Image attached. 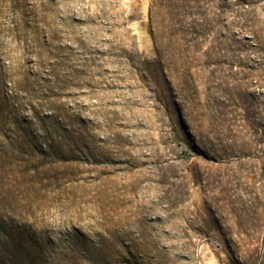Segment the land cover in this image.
<instances>
[{
  "label": "rangeland",
  "instance_id": "1",
  "mask_svg": "<svg viewBox=\"0 0 264 264\" xmlns=\"http://www.w3.org/2000/svg\"><path fill=\"white\" fill-rule=\"evenodd\" d=\"M263 239L264 0H0V264Z\"/></svg>",
  "mask_w": 264,
  "mask_h": 264
},
{
  "label": "trees",
  "instance_id": "2",
  "mask_svg": "<svg viewBox=\"0 0 264 264\" xmlns=\"http://www.w3.org/2000/svg\"><path fill=\"white\" fill-rule=\"evenodd\" d=\"M195 32V31H194ZM196 34V32L194 33V35Z\"/></svg>",
  "mask_w": 264,
  "mask_h": 264
},
{
  "label": "water",
  "instance_id": "3",
  "mask_svg": "<svg viewBox=\"0 0 264 264\" xmlns=\"http://www.w3.org/2000/svg\"><path fill=\"white\" fill-rule=\"evenodd\" d=\"M263 242H264V239H263Z\"/></svg>",
  "mask_w": 264,
  "mask_h": 264
}]
</instances>
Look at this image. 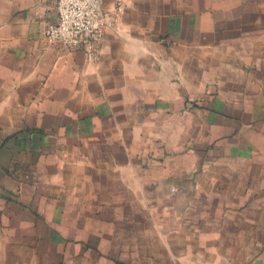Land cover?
I'll return each instance as SVG.
<instances>
[{
    "label": "crops",
    "instance_id": "crops-1",
    "mask_svg": "<svg viewBox=\"0 0 264 264\" xmlns=\"http://www.w3.org/2000/svg\"><path fill=\"white\" fill-rule=\"evenodd\" d=\"M122 1L0 0V264H264V0Z\"/></svg>",
    "mask_w": 264,
    "mask_h": 264
},
{
    "label": "built area",
    "instance_id": "built-area-1",
    "mask_svg": "<svg viewBox=\"0 0 264 264\" xmlns=\"http://www.w3.org/2000/svg\"><path fill=\"white\" fill-rule=\"evenodd\" d=\"M127 6L122 0H115L112 8L104 0H54L55 19L45 27L44 40L51 46L80 49L88 60H95L105 31L115 26Z\"/></svg>",
    "mask_w": 264,
    "mask_h": 264
},
{
    "label": "rangeland",
    "instance_id": "rangeland-1",
    "mask_svg": "<svg viewBox=\"0 0 264 264\" xmlns=\"http://www.w3.org/2000/svg\"><path fill=\"white\" fill-rule=\"evenodd\" d=\"M196 103H200V99L199 100H197V102ZM192 104V102H189V105H191ZM197 105V104H196ZM193 106H195V104H193ZM172 191H175V190H172ZM159 214H156V218L155 219H169L170 218V214L168 213V212H163L162 210H159V211H157Z\"/></svg>",
    "mask_w": 264,
    "mask_h": 264
}]
</instances>
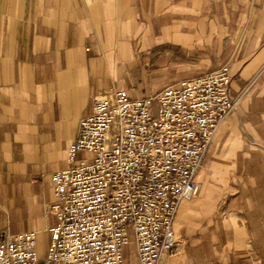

——————

- **GOAL OF THE EXERCISE**
Extract every line of the entries above that contains the string "rangeland".

- **WRITTEN SOLUTION**
  "label": "rangeland",
    "label": "rangeland",
    "instance_id": "rangeland-1",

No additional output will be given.